DMJ: Das war eine weitere Herausforderung: Willemijn, Mathias und ich wohnen in Stuttgart, Dominique und Hannes dagegen in Hamburg, und unser Regisseur Léon van Leeuwenberg macht zeitgleich »Hairspray« in Köln, die Planungen waren wirklich sehr schwierig. Wir haben seit Monaten keine freien Tage mehr. Im Februar haben wir begonnen uns zu treffen um die Songs einzustudieren, ab September haben wir dann richtig losgelegt. Wir können es uns nur deshalb erlauben, neue Dinge auszuprobieren, weil wir gute Jobs haben. In den USA gibt es die »Monday-Night-Events«, an denen die Darsteller der großen Broadway Produktionen im kleinen Rahmen eigene Programme und Sessions machen. Das ist eine gute Sache. »Songs for a New World« ist unser ‚Labor of Love‘. Für uns ist das wie ein Hobby und es ist auch ein großes Dankeschön an unsere Fans.

Mathias Edenborn.
Foto: Marc Stern

United Musicals: Mathias Edenborn, in »Songs for a New World« gibt es vier Darsteller, deren Namen gleich bleiben, während sie verschiedene Rollen durchleben.

ME: Ja, es ist schwer einen roten Faden für die eigene Rolle zu finden, weil jedes Lied ein kleines Musical in sich ist. Ich denke, ich habe ihn für meine Rolle gefunden und weiß, welchen Charakter sie besitzt. Einen eigentlichen Zusammenhang gibt es jedoch nicht.

UM: Was ist für Sie das Besondere an diesem Stück?

ME: Für mich ist es eine großartige Möglichkeit, meine künstlerische Freiheit zu leben. Willemijn Verkaik, Dominique Aref, DMJ und ich, wir sind richtig dicke Freunde geworden, und in diesem Stück können wir alle sehr kreativ sein. Normalerweise wird einem in einer Produktion genau gesagt, was man machen soll, und was nicht.

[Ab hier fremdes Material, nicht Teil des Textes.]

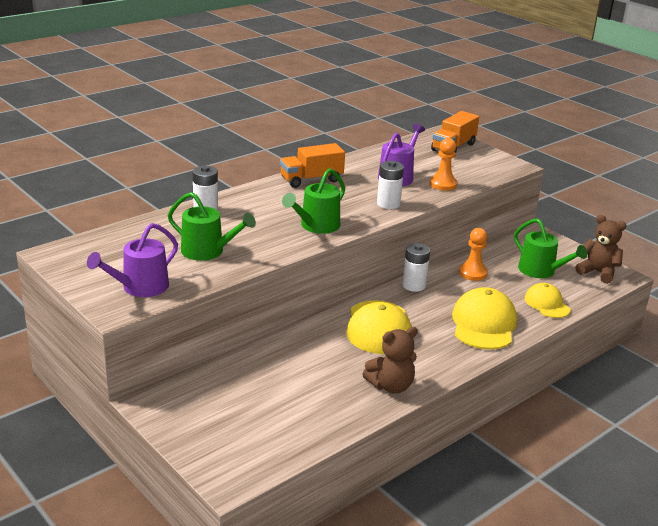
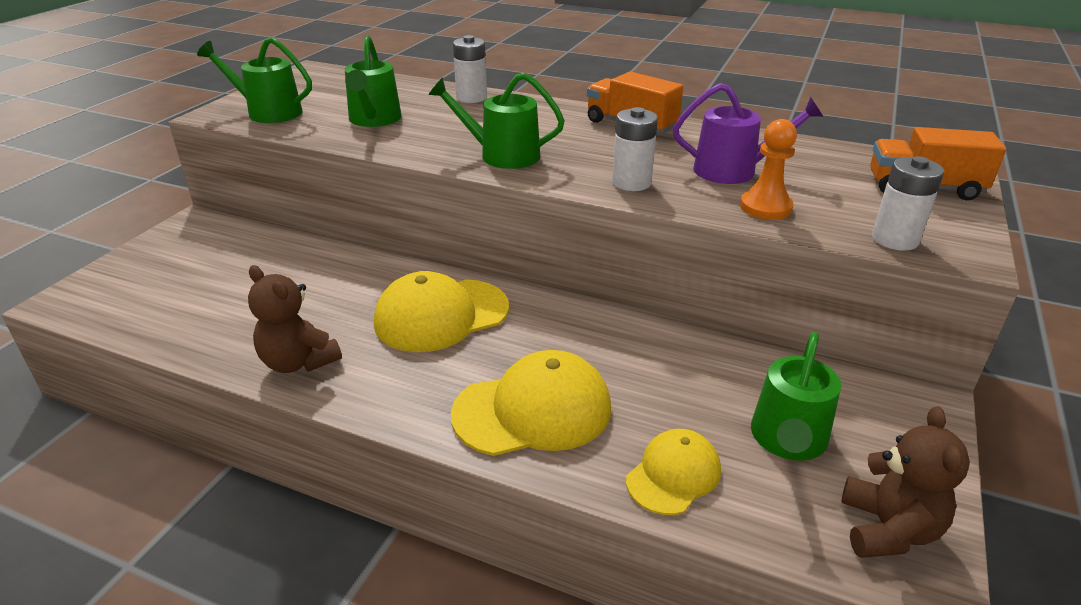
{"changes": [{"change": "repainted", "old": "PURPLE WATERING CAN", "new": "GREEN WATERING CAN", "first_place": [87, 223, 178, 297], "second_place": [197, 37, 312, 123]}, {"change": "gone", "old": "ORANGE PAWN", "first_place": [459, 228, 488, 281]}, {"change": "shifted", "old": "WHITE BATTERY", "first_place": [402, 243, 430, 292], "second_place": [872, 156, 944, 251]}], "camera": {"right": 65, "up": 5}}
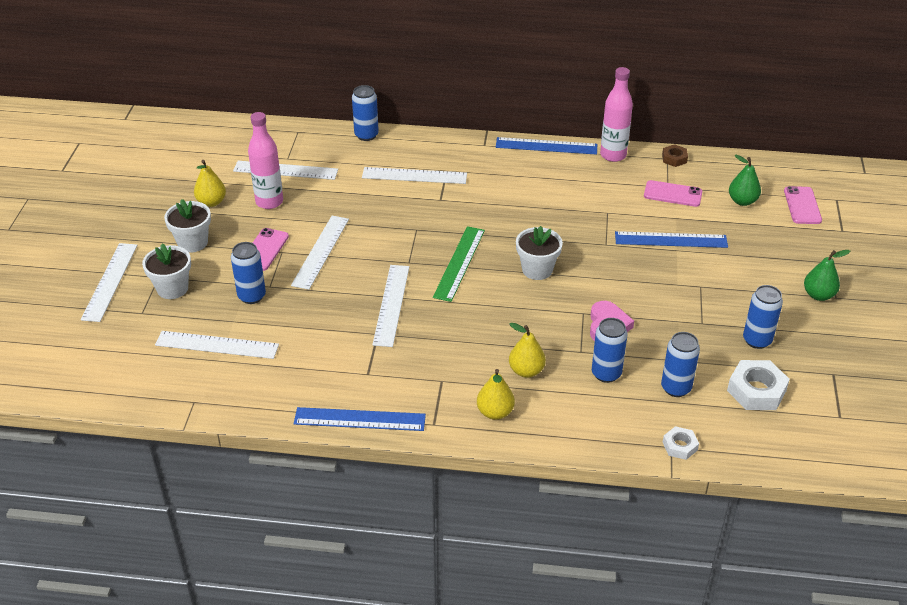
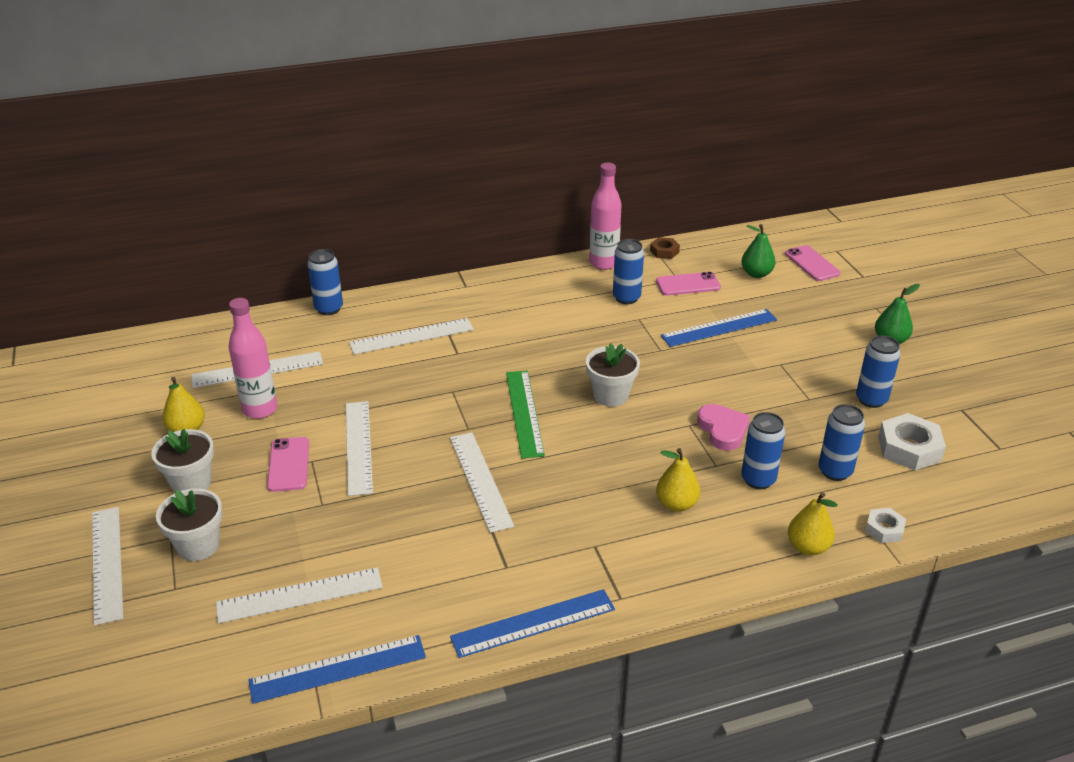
{"changes": [{"change": "shifted", "old": "BLUE RULER", "first_place": [496, 137, 597, 155], "second_place": [248, 635, 426, 704]}, {"change": "shifted", "old": "BLUE CAN", "first_place": [231, 242, 266, 304], "second_place": [613, 239, 644, 304]}, {"change": "shifted", "old": "YELLOW PEAR", "first_place": [477, 369, 515, 420], "second_place": [788, 492, 838, 555]}], "camera": {"right": -25, "up": -5}}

In diesem Fall konnte ich intensiver – in die Tiefe – arbeiten. Und das was wir tun, dringt tiefer in uns ein. Außerdem ist die Musik sehr intelligent. Wir singen nun seit Anfang des Jahres zusammen und es wird immer schöner, weil die Musik in uns wächst. Das Stück ist Theatermagie pur, es gibt keine großen Szenen mit aufwändigen Bühnenkulissen. Wir haben eine kleine Bühne, eine großartige Band und die tolle Musik, die davon abhängig ist, wie gut wir unsere Gefühle zum Ausdruck bringen. Im »König der Löwen« gibt es den einen Moment, in dem Papa Löwe seine Kopfbedeckung abnimmt, sie zur Seite legt und mit seinem Sohn spricht. Genau um diesen Moment geht es. Das ist Theater. Es geht nicht darum, alles genau so zu zeigen, wie es in der Realität aussieht, sondern darum, das Publikum mitzunehmen, es mitfühlen und mitdenken zu lassen.

Vielen Dank Ihnen drei für die Einblicke in die Gründung des ‚New World Musical Ensembles‘ und die Produktion von »Songs for a New World«. Wir wünschen alles Gute für dieses und folgende Projekte.